Using the cyclomatic complexity metric
The metric should be used as a guide to aid in decision-making but should not be tracked as a sign of code quality.
Guide for testing
The cyclomatic complexity metric can be used as a guide to the minimum number of unit test that should be written for a give function. This make it easy for a developer to hit more of the logic branches within the code under test. Unlike code coverage, the aim is to write more variety in the test. While at the same time will not expect an excess of tests to cover every possible iteration of the function.
As a guide it is still up to the developer to write good meaningful tests. The cyclomatic complexity like code coverage will not point out the edge case in the software. That is still up to the developer to understand.
Aiding system design
Using cyclomatic complexity to aid in system design will depend on the school of thought around what scores are acceptable. Followers of "Clean Code" will believe functions should be short with minimal logic. This means the cyclomatic complexity will show areas that need refactoring to lower the metric for those functions. But if the belief is interfaces should be deep and not shallow, then the metric can show you functions that doing very little but require developers to know of their existence.

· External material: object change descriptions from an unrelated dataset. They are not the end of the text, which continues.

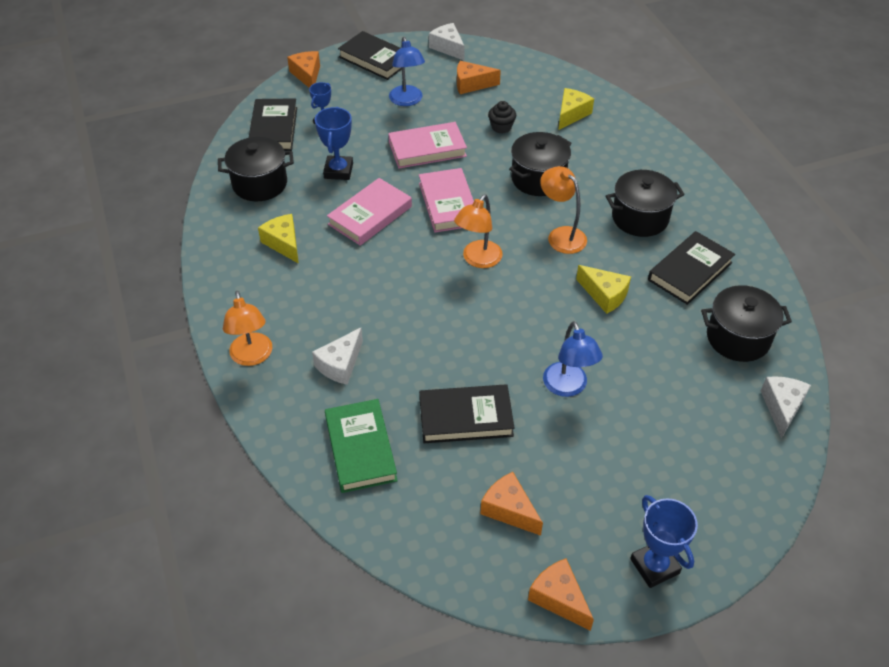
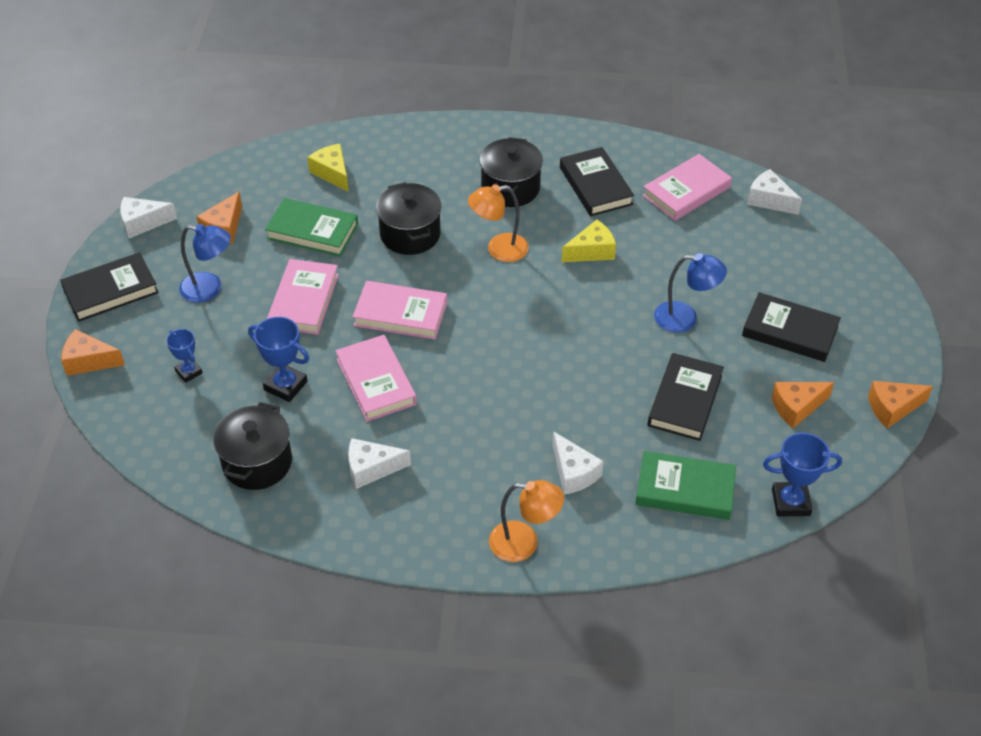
camera: 65 degrees left, 0 degrees up
(273, 129) = (167, 422): black book -> black book (790, 331)
(283, 243) = (371, 468): yellow cheese -> white cheese
(478, 260) = (494, 320): orange lamp -> none
(501, 127) = (312, 231): black cupcake -> green book
(654, 566) = (884, 339): blue trophy -> blue trophy (790, 502)
(738, 338) = (686, 191): black pot -> pink book

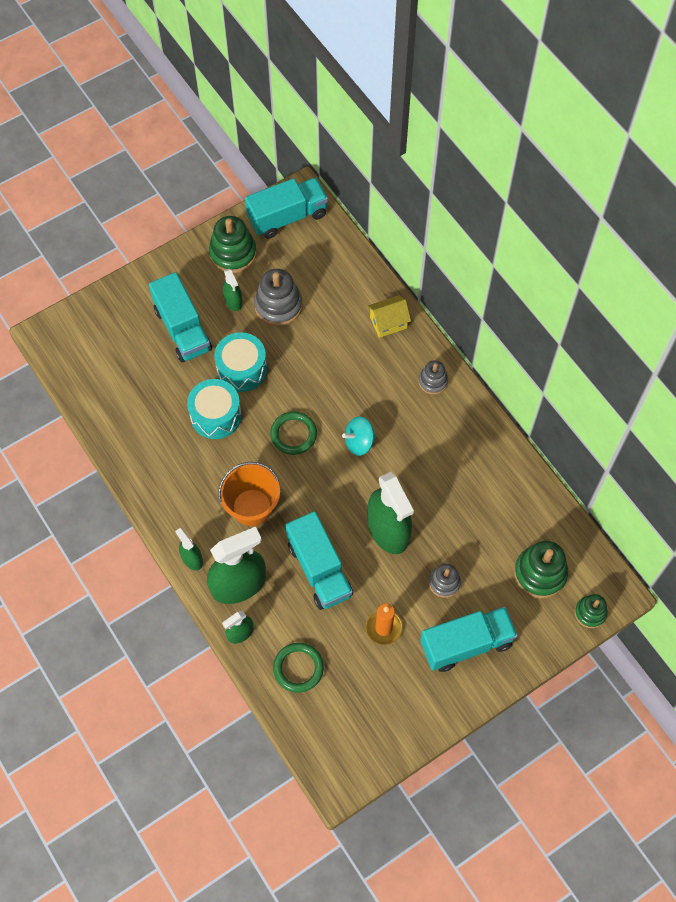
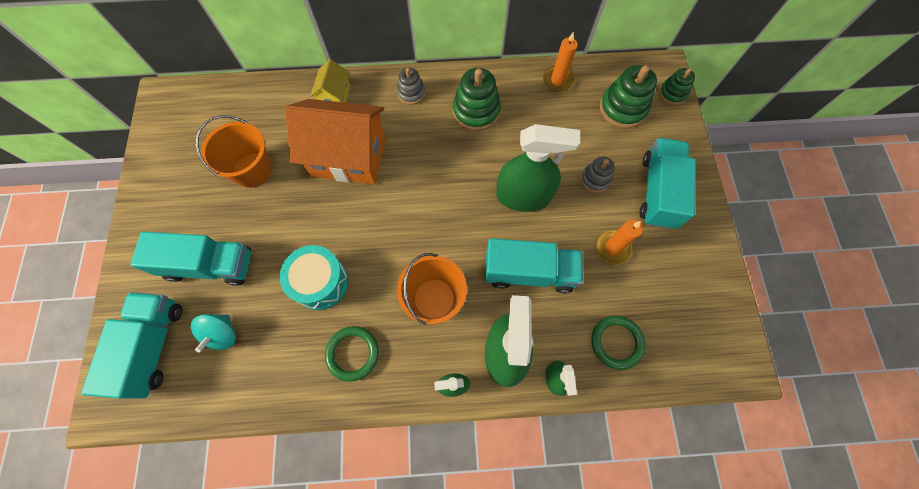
camera: 60 degrees left, 5 degrees up
(233, 253) = (170, 180): green stacking toy -> green stacking toy (476, 111)
(233, 301) = (217, 205): green spray bottle -> none
(242, 369) = (290, 234): turquoise drum -> none
(278, 305) = (252, 170): grey stacking toy -> orange bucket
(287, 217) = (174, 117): turquoise truck -> turquoise truck (153, 347)
(293, 434) = (386, 224): green ring -> green ring (353, 353)
(336, 369) = (348, 157): none -> orange house
(359, 442) = (428, 175): turquoise spinning top -> turquoise spinning top (222, 334)
(533, 500) = (558, 80): none -> orange candle

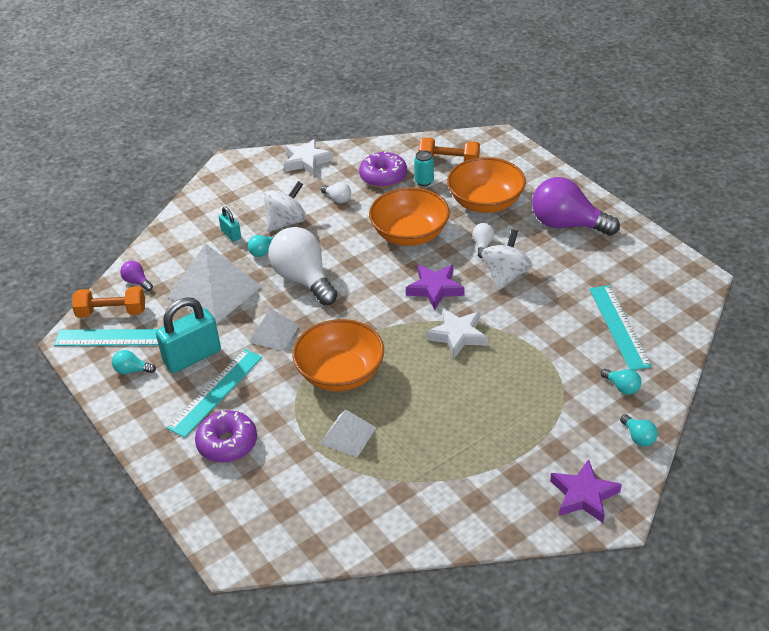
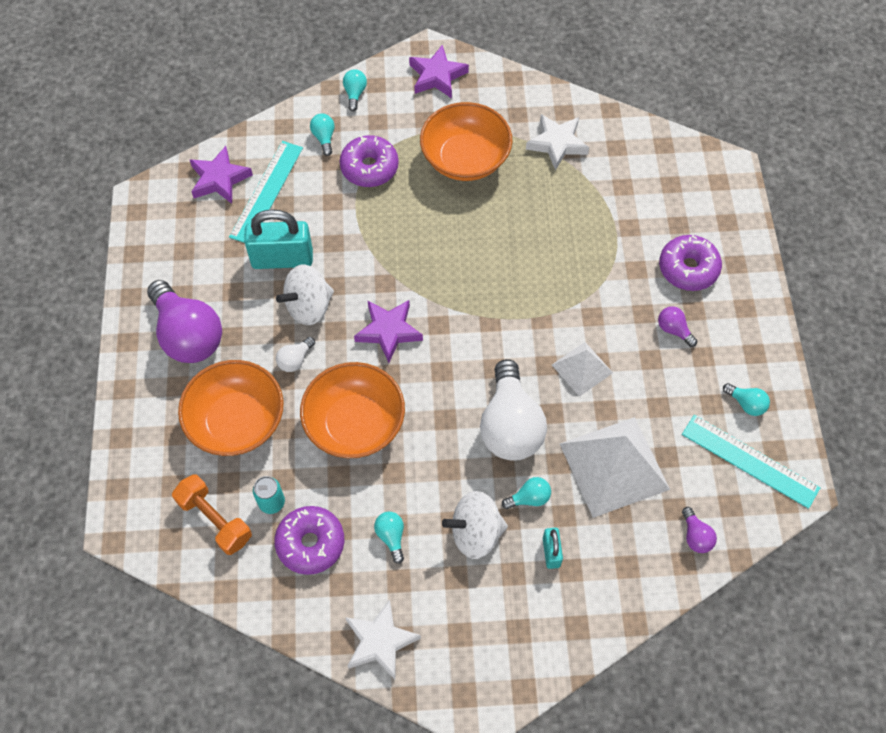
camera: 150 degrees left, 20 degrees up
(112, 312) = (741, 502): orange dumbbell -> none
(192, 357) = (678, 386): turquoise padlock -> turquoise padlock (282, 259)
(215, 392) = (673, 330): turquoise ruler -> purple light bulb
(337, 199) = (391, 537): white light bulb -> turquoise light bulb
(340, 373) = (547, 284): orange bowl -> orange bowl (465, 159)
(348, 435) = (579, 219): white pyramid -> none
(457, 335) = (412, 264): white star -> white star (557, 143)
(560, 384) = (369, 167): none -> purple donut
(664, 317) = (219, 179): none -> purple star

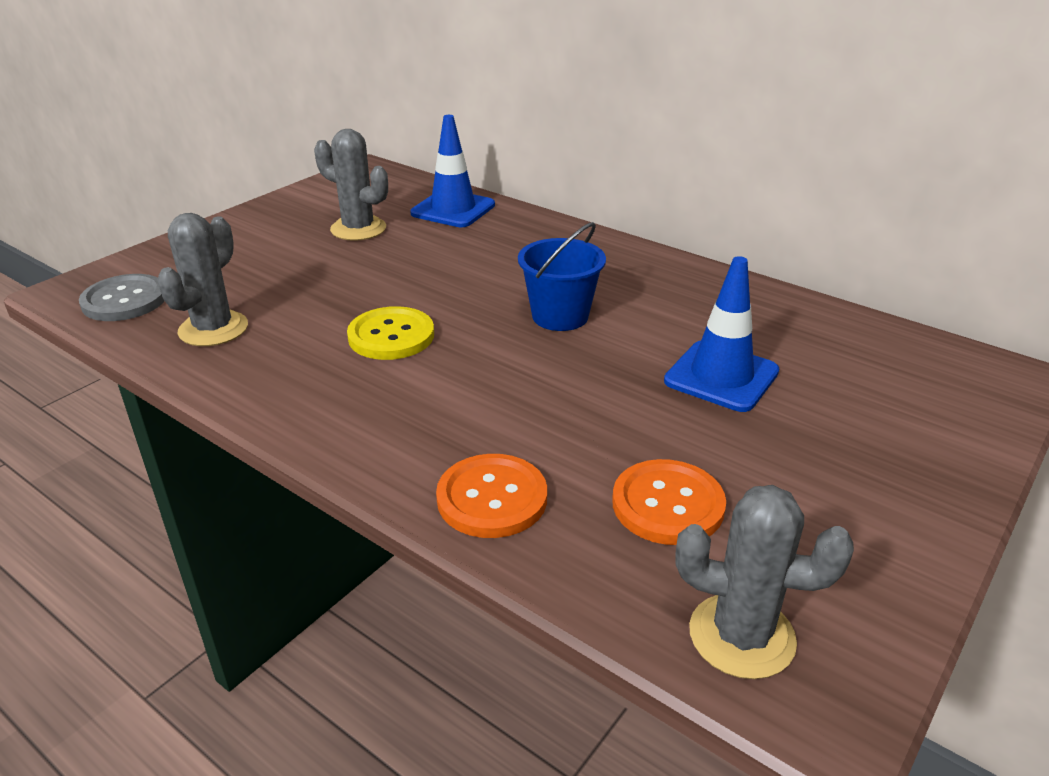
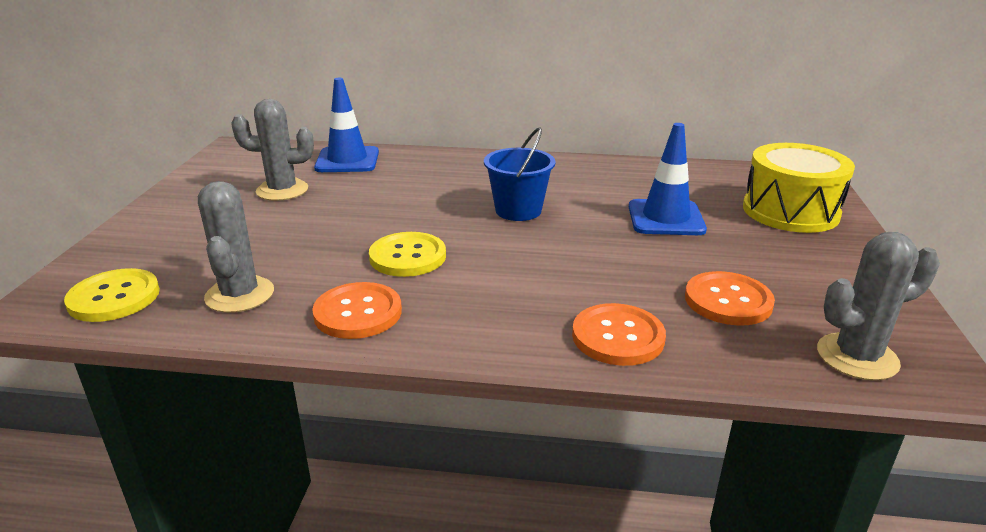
camera: 30 degrees left, 5 degrees down
(124, 300) = (114, 297): grey button -> yellow button
(285, 381) = (358, 313): none -> orange button
(907, 418) = (790, 211): none -> yellow drum

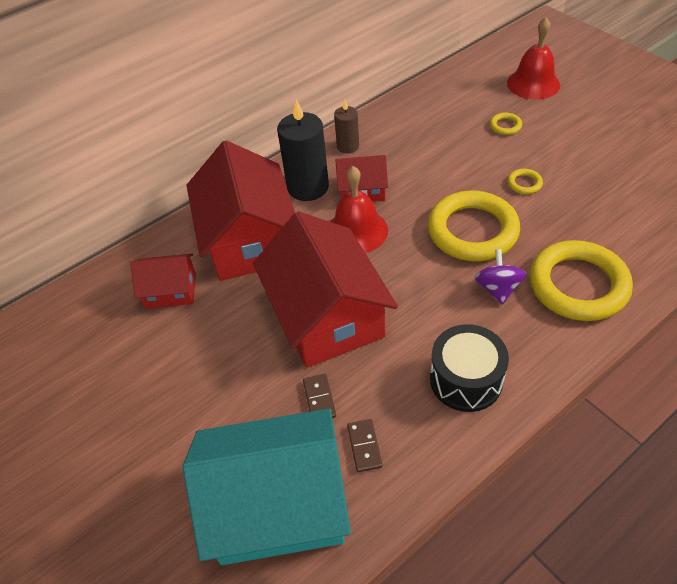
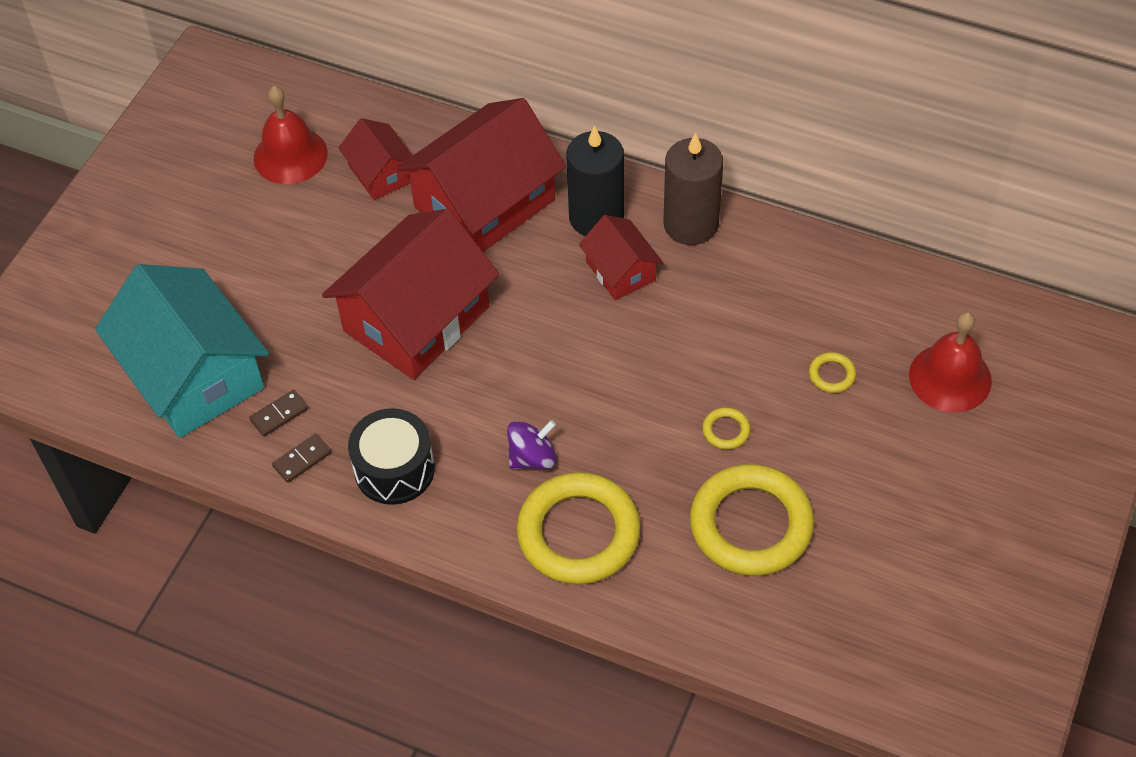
camera: 60 degrees right, 5 degrees up
(319, 399) = (313, 357): brown domino -> brown domino (302, 459)
(348, 146) = (691, 224): brown candle -> brown candle, size x1.77
(357, 231) = (551, 294): red bell -> red bell (290, 155)
(472, 231) = (611, 404): yellow ring -> yellow ring (751, 525)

My personal opinion is functions should try to be in Rank B (6-10 range). This greatly reduce the number of APIs that a developer is required to learn while at the same time keeping the functions "understandable". Yes there can be functions that fall outside this range on both sides. The reconcile function in an operator tends to have many function calls with error checking, these function have higher cyclomatic complexity because of the error checking.
Missing Information
Looking into cyclomatic complexity and how to use the metric, it becomes clear there is information that would aid in its usefulness. The idea of code churn would highlight functions that have been updated regularly. This can indicate that the function is overly complex and people do not understand the function enough to create valid updates the first time around.
Knowing the number of calls to a function could show premature abstractions. On low complexity functions this leads to a cognitive load on the programmers as they are required to have a deeper knowledge of the functions within a code base. This is especially true for new contributors joining a project.
Conclusion
The conclusion of this research into cyclomatic complexity is as follows. While the cyclomatic complexity scores can show how large a project is, it will not say anything about how well it is designed. It is a good metric for identifying areas within a code base that maybe too complex, and should have a refactor done. The inverse is also true, it can identify areas that are overly simple requiring developers to hold more information in their heads.
Begin able to calculate the cyclomatic complexity manually in your head can be useful as a guide to how many test cases for a function should be created. The test cases still need to be meaningful, and not created to just please some metric on a dashboard.
Tracking the metric over time is worthless, as the project grows, so does the cyclomatic complexity and therefore the metric. Where the over time metric can be used is a reminder to existing developers of how much more complex the project is of new developer's starting. The onboard time for a new developer will take longer, and any existing developers may require more patience with the new developer. Tracking the Ranks proportional over time may have some benefit in identifying when a project is starting to slip and get "untidy".
Overall, it is a nice metric, just like code coverage, it is a bit meaningless but can help drive decisions on a case by case bases. For public facing APIs, it can help identify areas that many be too broad requiring a developer to hold more context than is required to use the API.